# My Shiny Brites



## debodun (Dec 9, 2017)

Tree ornaments from my childhood.


----------



## Marie5656 (Dec 9, 2017)

*​Deb, how cool.  I do not remember ornaments like the animals, but I remember the others.  WOW.*


----------



## hollydolly (Dec 9, 2017)

I often see those types in Charity shops here ..I think there may still be some in my loft too from years gone by


----------



## terry123 (Dec 9, 2017)

I have quite a few of those also. Have not put up a large tree in years but want to keep those old ones anyway.


----------



## Aunt Bea (Dec 9, 2017)

Deb,

Are the plastic animals made with that radioactive glow in the dark plastic from the 50's.

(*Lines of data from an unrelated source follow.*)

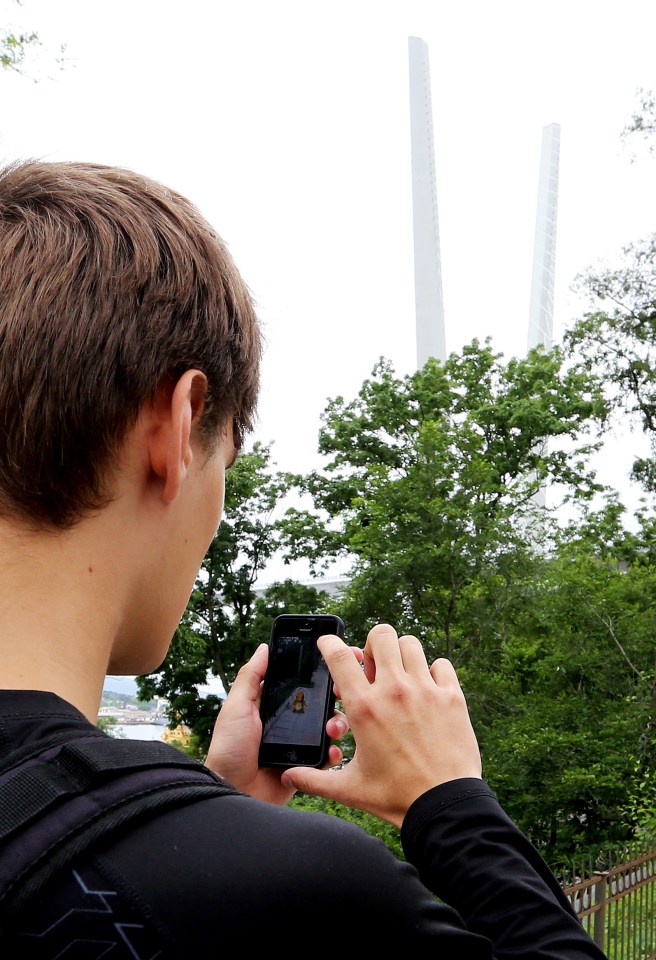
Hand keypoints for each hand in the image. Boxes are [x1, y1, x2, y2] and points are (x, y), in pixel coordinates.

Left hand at [205, 642, 349, 804]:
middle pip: (321, 702)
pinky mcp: (307, 766)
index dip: (318, 672)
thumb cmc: (229, 749)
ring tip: (334, 728)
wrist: (233, 792)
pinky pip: (328, 755)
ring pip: (329, 726)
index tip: (338, 660)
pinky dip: (334, 751)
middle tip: (341, 693)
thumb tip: (264, 647)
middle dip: (335, 696)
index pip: (300, 683)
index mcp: (273, 704)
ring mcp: (300, 743)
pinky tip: (333, 750)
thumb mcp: (236, 707)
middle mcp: (290, 721)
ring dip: (337, 723)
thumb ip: (251, 677)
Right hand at [280, 623, 481, 827]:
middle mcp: (393, 691)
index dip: (329, 642)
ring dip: (402, 655)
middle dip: (373, 645)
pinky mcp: (452, 697)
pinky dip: (434, 672)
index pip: (339, 655)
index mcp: (363, 708)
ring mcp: (425, 690)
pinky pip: (441, 664)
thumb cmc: (395, 797)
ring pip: (410, 644)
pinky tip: (429, 690)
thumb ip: (314, 779)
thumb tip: (289, 776)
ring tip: (401, 676)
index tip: (328, 643)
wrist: (443, 806)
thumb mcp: (349, 788)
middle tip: (374, 666)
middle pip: (381, 635)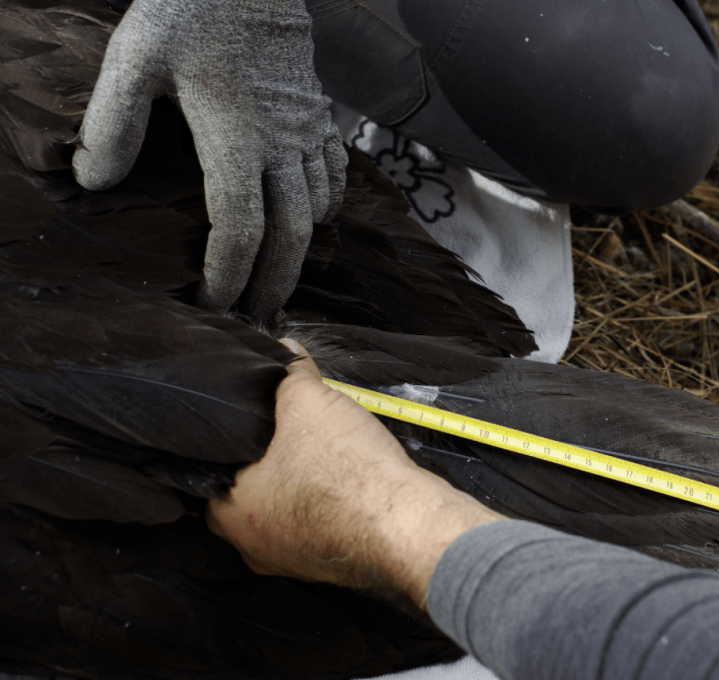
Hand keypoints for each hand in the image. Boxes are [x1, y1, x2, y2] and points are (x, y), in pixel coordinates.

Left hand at [74, 0, 346, 321]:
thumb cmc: (189, 13)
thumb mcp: (134, 57)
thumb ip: (112, 122)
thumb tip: (92, 181)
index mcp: (235, 138)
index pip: (239, 228)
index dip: (228, 275)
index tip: (213, 305)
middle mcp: (281, 144)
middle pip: (290, 236)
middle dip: (273, 284)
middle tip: (256, 318)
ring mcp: (307, 133)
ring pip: (317, 212)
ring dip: (299, 253)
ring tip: (276, 279)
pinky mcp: (320, 118)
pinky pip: (334, 179)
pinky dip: (324, 210)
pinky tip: (307, 221)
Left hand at [207, 340, 503, 605]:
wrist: (405, 524)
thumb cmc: (345, 469)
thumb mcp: (310, 401)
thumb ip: (291, 374)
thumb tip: (287, 350)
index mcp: (225, 513)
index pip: (217, 465)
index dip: (241, 435)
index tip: (262, 417)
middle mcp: (250, 547)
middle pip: (252, 488)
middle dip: (273, 459)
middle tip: (296, 430)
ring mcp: (291, 563)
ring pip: (288, 509)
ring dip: (304, 484)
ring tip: (327, 452)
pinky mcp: (328, 565)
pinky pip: (320, 526)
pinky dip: (331, 505)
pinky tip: (350, 480)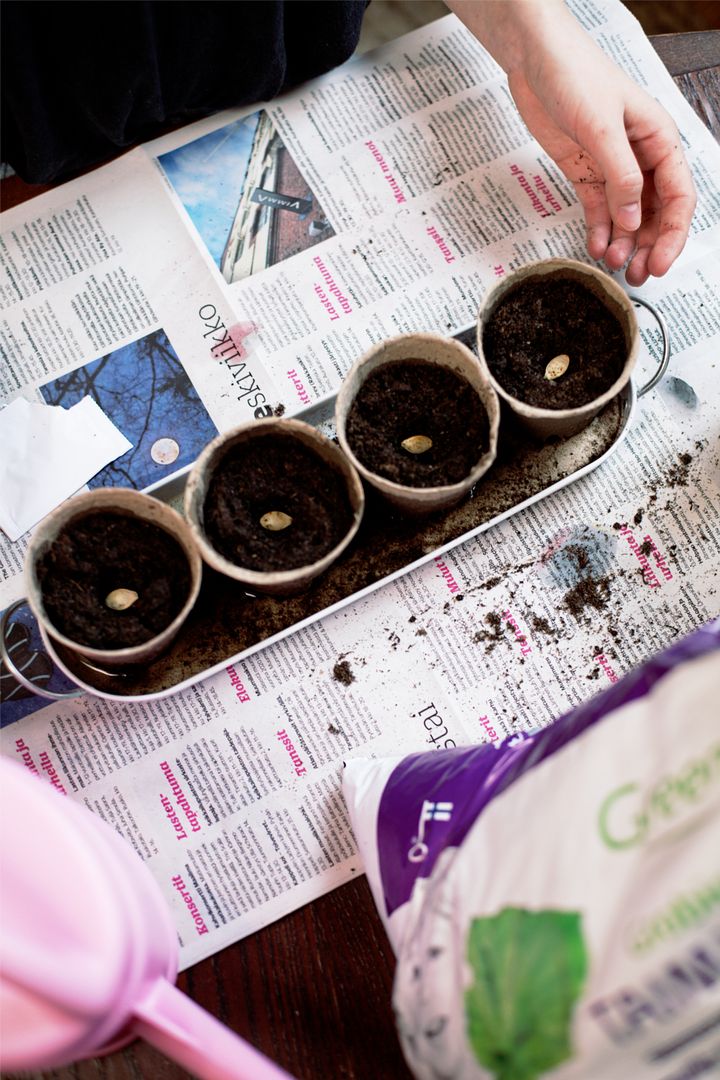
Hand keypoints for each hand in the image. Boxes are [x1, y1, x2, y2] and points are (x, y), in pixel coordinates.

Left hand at [446, 1, 696, 284]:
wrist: (535, 60)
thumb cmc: (576, 76)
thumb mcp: (602, 127)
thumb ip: (619, 176)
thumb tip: (632, 220)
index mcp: (658, 140)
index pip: (678, 195)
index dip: (673, 233)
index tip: (660, 261)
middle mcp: (640, 156)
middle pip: (655, 212)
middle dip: (649, 246)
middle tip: (638, 276)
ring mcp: (612, 166)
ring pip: (627, 216)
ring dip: (624, 243)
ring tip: (615, 267)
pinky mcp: (585, 171)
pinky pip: (599, 209)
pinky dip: (599, 231)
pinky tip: (596, 248)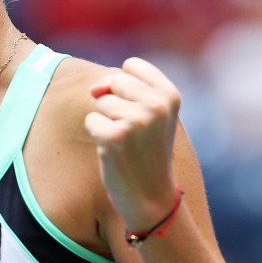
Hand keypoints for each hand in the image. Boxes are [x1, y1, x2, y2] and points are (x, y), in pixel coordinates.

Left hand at [84, 57, 180, 232]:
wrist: (150, 198)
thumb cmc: (146, 152)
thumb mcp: (150, 114)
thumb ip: (124, 87)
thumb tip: (94, 87)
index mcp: (170, 94)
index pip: (132, 65)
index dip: (125, 86)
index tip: (140, 112)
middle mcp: (157, 104)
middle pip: (113, 81)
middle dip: (114, 104)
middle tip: (133, 133)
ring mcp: (137, 120)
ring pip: (101, 101)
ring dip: (106, 122)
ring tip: (126, 143)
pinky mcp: (115, 136)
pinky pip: (91, 120)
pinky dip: (97, 136)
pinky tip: (115, 152)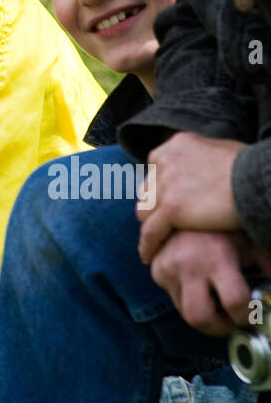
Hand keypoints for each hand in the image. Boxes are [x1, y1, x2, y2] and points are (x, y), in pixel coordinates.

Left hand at [137, 133, 245, 263]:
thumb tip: (204, 167)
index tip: (164, 200)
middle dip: (152, 206)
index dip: (159, 186)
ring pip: (144, 211)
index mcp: (177, 145)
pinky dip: (148, 245)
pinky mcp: (171, 208)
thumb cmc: (250, 169)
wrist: (257, 182)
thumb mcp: (220, 150)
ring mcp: (166, 185)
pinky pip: (151, 232)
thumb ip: (201, 159)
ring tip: (154, 242)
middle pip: (147, 189)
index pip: (155, 167)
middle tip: (161, 223)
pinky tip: (148, 256)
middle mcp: (166, 161)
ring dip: (150, 225)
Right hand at [149, 228, 270, 334]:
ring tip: (216, 300)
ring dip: (203, 313)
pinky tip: (198, 284)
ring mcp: (168, 267)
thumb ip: (265, 269)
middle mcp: (188, 264)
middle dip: (218, 328)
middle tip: (231, 321)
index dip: (247, 316)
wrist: (189, 202)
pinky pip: (173, 297)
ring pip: (184, 312)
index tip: (251, 315)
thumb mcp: (250, 245)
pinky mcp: (156, 269)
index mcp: (217, 257)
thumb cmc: (226, 225)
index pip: (236, 303)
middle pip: (199, 318)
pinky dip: (188, 298)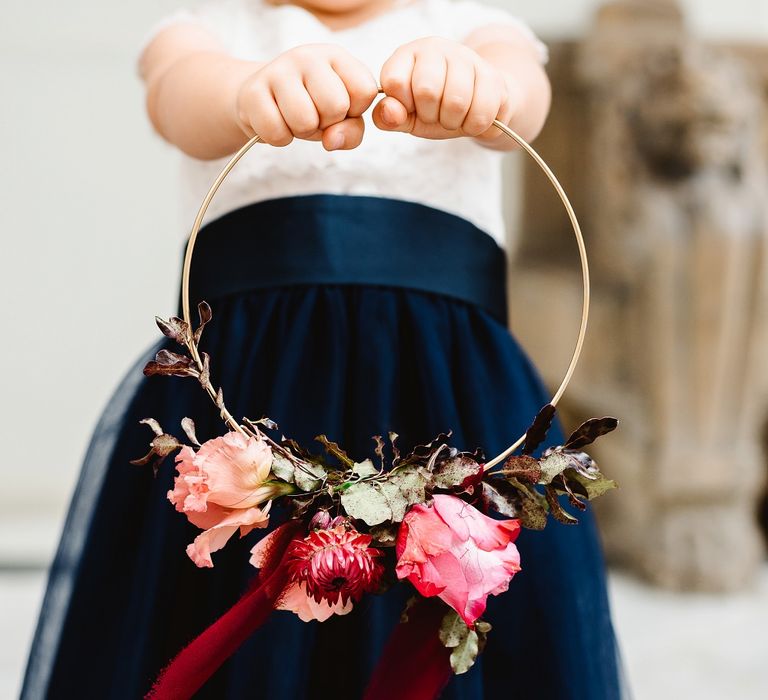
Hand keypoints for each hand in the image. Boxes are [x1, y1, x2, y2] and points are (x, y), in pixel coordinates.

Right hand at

I remember that we used to have these little glow in the dark icicles that looked similar.


----------



## jujube (Dec 9, 2017)

I remember those icicles!  We thought those were the cat's meow.


----------



## debodun (Dec 10, 2017)

Aunt Bea said:


> Deb,
> 
> Are the plastic animals made with that radioactive glow in the dark plastic from the 50's.



Well, they do glow in the dark, but I have no way to measure if they are radioactive.


----------



## debodun (Dec 10, 2017)

Most people remember the Noma lights that bubbled.


----------



## Mrs. Robinson (Dec 10, 2017)

I remember several of those from my childhood as well,but I am coveting that donkey right now lol....


----------



## debodun (Dec 10, 2017)

Mrs. Robinson said:


> I am coveting that donkey right now lol....



Please elaborate.


----------



## Raven (Dec 10, 2017)

A lovely collection of tree ornaments Deb.
I remember some like those being on the tree when I was growing up.


----------



## debbie in seattle (Dec 10, 2017)

Takes me back to my childhood.    Impressed you still have them after all these years.


----------



## debodun (Dec 10, 2017)

debbie in seattle said:


> Impressed you still have them after all these years.



I had a lot more years ago. When I cleaned out the attic in my parent's house (mine now), there must have been 10 boxes of them. I took out the ones I waned to keep and tried to sell the rest. It took a while and I ended up selling them for $1 a box and the guy complained about that.


----------



## Temperance (Dec 10, 2017)

Lovely Deb, thank you for sharing.


----------



## hearlady (Dec 10, 2017)

I love those!


----------